TRIBE with Sebastian Junger

WHAT IT FEELS LIKE TO GET BLOWN UP

It’s hard to know what to think about the attack on Iran. Getting blown up in Afghanistan has helped me make sense of such things…

Sebastian Junger's avatar
Sebastian Junger
Mar 05, 2026
∙ Paid

I was riding in a Humvee with American troops in Afghanistan in 2008 when we were blown up by a homemade pressure cooker bomb dug into the soft dirt at a crook in the road. I was in the second truck of an American convoy that was snaking its way into the infamous Korengal Valley of eastern Afghanistan, and I had been instructed that we’d probably get hit on the way in and that I’d probably have to pass ammo up to the gunner. The company commander was in the forward passenger seat, and he was just saying to the driver, “We’re going to pull around that corner –“ when the whole world turned orange. If he’d been able to get to the next word, we might have died; the man who blew us up touched his wires to the battery a moment too soon. The explosion tore up the front of the Humvee but left the crew compartment intact.

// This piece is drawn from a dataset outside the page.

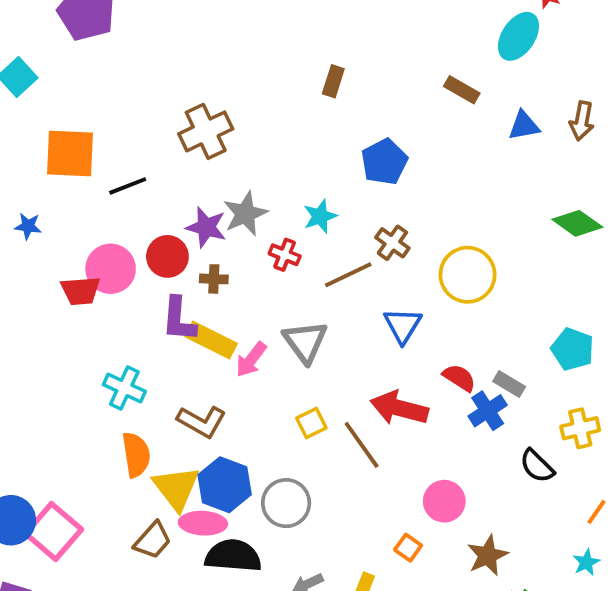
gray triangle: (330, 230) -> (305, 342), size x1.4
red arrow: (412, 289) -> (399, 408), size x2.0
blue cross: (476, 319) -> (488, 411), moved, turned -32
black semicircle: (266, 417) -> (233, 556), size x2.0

The image, above, is a frame from the video I was shooting when the bomb went off. It shows the exact moment of the explosion. My memory is that I seemed to know it was about to happen a fraction of a second before it did, as if the world had just inhaled sharply. A lot of dirt rapped down on the windshield, which made everything dark, and there was heavy shooting around us. I felt so calm that I was worried I was in shock from a wound and ran my hands down my shins to make sure my feet were still there. The Humvee was burning and we were breathing toxic smoke, so the captain gave the order to bail out, and we threw the doors open and ran. I went behind the next Humvee in the column, which was pumping 40 mm rounds into the hillside, and then joined the men who were moving up the draw to clear it of enemy. The bomber was long gone, but we found the electric wires and double-A battery that he’d used to blow us up.